As mentioned earlier, the maximality of ${\displaystyle {\mathcal {C}}}$ in ${\displaystyle \mathbb {S} }$ implies that for every ${\displaystyle i=1,\ldots ,n,}$ there exists a finite subset ${\displaystyle {\mathcal {C}}_{S_{i}}}$ of ${\displaystyle {\mathcal {C}}}$ such that${\displaystyle \left\{S_{i}\right\}\cup {\mathcal {C}}_{S_{i}}}$ forms a finite cover of ${\displaystyle X.}$ Define $${\displaystyle {\mathcal {C}}_{F}:={\mathcal {C}}_{S_{1}}\cup \cdots \cup {\mathcal {C}}_{S_{n}},}$$ which is a finite subset of ${\displaystyle {\mathcal {C}}.}$ Observe that for every ${\displaystyle i=1,\ldots ,n,}$ ${\displaystyle \left\{S_{i}\right\}\cup {\mathcal {C}}_{F}}$ is a finite cover of ${\displaystyle X}$ so let us replace every ${\displaystyle {\mathcal {C}}_{S_{i}}}$ with ${\displaystyle {\mathcal {C}}_{F}.}$

Let ${\displaystyle \cup {\mathcal {C}}_{F}}$ denote the union of all sets in ${\displaystyle {\mathcal {C}}_{F}}$ (which is an open subset of ${\displaystyle X}$) and let ${\displaystyle Z}$ denote the complement of ${\displaystyle \cup {\mathcal {C}}_{F}}$ in ${\displaystyle X.}$ Observe that for any subset ${\displaystyle A\subseteq X,}$ ${\displaystyle \{A\}\cup {\mathcal {C}}_{F}}$ covers ${\displaystyle X}$ if and only if ${\displaystyle Z\subseteq A.}$ In particular, for every ${\displaystyle i=1,\ldots ,n,}$ the fact that ${\displaystyle \left\{S_{i}\right\}\cup {\mathcal {C}}_{F}}$ covers ${\displaystyle X}$ implies that ${\displaystyle Z\subseteq S_{i}.}$ Since ${\displaystyle i}$ was arbitrary, we have ${\displaystyle Z\subseteq S_{1}\cap \cdots \cap S_{n}.}$ Recalling that ${\displaystyle S_{1}\cap \cdots \cap S_{n}\subseteq U,}$ we thus have ${\displaystyle Z\subseteq U,}$ which is equivalent to ${\displaystyle \{U\}\cup {\mathcal {C}}_{F}}$ being a cover of ${\displaystyle X.}$ Moreover, ${\displaystyle \{U\}\cup {\mathcal {C}}_{F}}$ is a finite cover of ${\displaystyle X}$ with ${\displaystyle \{U\}\cup {\mathcal {C}}_{F}\subseteq {\mathcal {C}}.}$ Thus ${\displaystyle {\mathcal {C}}}$ has a finite subcover of ${\displaystyle X,}$ which contradicts the fact that ${\displaystyle {\mathcal {C}}\in \mathbb {S} .}$ Therefore, the original assumption that ${\displaystyle X}$ is not compact must be wrong, which proves that ${\displaystyle X}$ is compact. ${\displaystyle \blacksquare }$

Although this proof makes use of Zorn's Lemma, the proof does not need the full strength of choice. Instead, it relies on the intermediate Ultrafilter principle.²

Tychonoff's theorem, which states that the product of non-empty compact spaces is compact, has a short proof using the lemma.

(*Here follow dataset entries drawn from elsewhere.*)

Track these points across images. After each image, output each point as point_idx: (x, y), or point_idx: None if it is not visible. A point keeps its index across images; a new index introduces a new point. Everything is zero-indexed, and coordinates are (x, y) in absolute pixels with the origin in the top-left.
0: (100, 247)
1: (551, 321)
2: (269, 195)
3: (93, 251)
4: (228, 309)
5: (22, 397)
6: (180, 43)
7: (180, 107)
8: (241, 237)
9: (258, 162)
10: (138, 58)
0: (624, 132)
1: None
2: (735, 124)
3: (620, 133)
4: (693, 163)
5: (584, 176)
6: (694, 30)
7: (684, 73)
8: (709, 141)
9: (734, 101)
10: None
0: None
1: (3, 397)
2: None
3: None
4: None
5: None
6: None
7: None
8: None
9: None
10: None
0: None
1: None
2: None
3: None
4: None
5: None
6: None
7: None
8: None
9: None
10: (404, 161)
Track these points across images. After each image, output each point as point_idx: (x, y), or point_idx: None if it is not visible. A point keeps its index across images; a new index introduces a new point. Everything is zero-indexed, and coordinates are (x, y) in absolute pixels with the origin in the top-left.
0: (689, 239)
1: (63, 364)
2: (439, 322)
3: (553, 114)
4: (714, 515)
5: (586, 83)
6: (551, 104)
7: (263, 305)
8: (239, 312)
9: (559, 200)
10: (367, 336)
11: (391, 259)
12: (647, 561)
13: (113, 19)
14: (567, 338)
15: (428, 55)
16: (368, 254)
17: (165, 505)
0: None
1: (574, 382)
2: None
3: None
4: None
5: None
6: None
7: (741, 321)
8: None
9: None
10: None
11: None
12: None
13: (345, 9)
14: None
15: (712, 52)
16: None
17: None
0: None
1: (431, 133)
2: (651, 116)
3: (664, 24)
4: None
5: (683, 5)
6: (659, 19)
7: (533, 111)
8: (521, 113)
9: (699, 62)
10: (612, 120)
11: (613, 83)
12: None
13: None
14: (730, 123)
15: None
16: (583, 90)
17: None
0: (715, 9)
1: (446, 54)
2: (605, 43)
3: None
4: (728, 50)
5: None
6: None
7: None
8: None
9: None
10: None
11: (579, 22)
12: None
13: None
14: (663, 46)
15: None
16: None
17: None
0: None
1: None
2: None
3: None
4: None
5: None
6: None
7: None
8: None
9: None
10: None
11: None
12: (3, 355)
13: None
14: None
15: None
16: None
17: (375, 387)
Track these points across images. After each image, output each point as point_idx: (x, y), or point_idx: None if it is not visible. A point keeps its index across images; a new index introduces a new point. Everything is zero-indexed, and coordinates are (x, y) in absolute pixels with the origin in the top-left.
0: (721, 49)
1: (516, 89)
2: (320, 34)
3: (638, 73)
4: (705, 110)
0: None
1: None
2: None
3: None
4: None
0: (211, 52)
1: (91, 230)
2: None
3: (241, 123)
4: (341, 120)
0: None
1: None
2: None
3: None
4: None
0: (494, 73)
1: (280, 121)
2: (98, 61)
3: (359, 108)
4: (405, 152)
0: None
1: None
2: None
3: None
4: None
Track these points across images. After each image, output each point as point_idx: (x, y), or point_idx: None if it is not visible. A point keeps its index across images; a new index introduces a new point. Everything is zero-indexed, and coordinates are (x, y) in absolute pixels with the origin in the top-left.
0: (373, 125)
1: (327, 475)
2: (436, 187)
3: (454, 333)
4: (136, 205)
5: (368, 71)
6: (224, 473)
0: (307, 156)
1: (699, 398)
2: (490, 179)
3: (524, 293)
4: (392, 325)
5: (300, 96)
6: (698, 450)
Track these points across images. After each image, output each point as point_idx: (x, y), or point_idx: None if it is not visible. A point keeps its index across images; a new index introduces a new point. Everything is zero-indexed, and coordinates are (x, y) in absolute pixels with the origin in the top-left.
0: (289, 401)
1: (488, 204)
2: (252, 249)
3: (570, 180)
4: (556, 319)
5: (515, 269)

The product topology on ${\displaystyle \prod _{i}X_{i}}$ has, by definition, a subbase consisting of cylinder sets that are the inverse projections of an open set in one factor. Given a subbasic family ${\displaystyle C}$ of the product that does not have a finite subset which covers ${\displaystyle X}$ (we do not require ${\displaystyle C}$ is a cover of ${\displaystyle X}$), we can partition ${\displaystyle C=\cup _{i}C_{i}}$ into subfamilies that consist of exactly those cylinder sets corresponding to a given factor space. By assumption, ${\displaystyle C_{i}}$ does not have a finite cover of ${\displaystyle X}$. Being cylinder sets, this means their projections onto ${\displaystyle X_{i}}$ have no finite cover of ${\displaystyle X_{i}}$. Since each ${\displaystyle X_{i}}$ is compact, these projections do not cover ${\displaystyle X_{i}}$. Find a point ${\displaystyle x_{i}\in X_{i}}$ not contained in any of the projections of ${\displaystyle C_{i}}$ onto ${\displaystyle X_{i}}$. Repeating this for all ${\displaystyle C_{i}}$ yields a point ${\displaystyle \left(x_{i}\right)_{i}\in \prod _{i}X_{i}}$ which is not covered by ${\displaystyle C}$. ${\displaystyle \blacksquare }$

Note, that in the last step we implicitly used the axiom of choice (which is actually equivalent to Zorn's lemma) to ensure the existence of ${\displaystyle \left(x_{i}\right)_{i}.}$